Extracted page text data
■ ■ ■

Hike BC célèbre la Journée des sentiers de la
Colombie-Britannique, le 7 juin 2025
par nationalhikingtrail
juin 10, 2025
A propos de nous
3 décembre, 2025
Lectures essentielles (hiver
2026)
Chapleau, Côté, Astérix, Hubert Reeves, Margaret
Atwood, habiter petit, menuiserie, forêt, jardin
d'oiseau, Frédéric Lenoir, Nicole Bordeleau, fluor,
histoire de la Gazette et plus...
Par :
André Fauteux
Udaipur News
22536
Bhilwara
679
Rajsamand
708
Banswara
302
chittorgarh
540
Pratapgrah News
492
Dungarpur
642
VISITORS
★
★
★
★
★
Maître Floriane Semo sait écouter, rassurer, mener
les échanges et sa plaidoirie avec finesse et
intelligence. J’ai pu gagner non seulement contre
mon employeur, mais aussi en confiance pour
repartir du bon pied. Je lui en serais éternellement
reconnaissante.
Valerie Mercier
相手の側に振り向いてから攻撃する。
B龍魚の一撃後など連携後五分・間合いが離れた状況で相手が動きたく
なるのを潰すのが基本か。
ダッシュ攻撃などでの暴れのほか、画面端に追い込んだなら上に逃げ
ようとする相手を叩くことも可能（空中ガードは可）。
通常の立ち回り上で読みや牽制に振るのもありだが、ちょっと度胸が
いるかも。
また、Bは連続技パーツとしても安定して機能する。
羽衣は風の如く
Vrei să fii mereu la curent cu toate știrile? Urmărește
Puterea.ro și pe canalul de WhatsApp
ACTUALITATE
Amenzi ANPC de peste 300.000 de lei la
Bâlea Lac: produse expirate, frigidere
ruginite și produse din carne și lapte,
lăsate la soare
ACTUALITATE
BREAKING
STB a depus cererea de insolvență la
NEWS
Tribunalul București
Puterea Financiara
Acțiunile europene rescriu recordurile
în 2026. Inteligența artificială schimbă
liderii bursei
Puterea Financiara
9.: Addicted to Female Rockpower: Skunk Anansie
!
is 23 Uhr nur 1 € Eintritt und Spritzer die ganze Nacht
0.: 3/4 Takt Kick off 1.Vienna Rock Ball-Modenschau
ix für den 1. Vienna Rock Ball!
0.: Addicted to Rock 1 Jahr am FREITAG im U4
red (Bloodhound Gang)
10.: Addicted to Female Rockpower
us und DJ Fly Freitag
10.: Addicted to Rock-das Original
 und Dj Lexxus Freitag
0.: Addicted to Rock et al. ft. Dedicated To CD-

■ ■ ■

Show every line from the entries that includes the word "Ball".

*THE ANSWER:*
0.: 3/4 Takt Kick off 1.Vienna Rock Ball-Modenschau
ix für den 1. Vienna Rock Ball!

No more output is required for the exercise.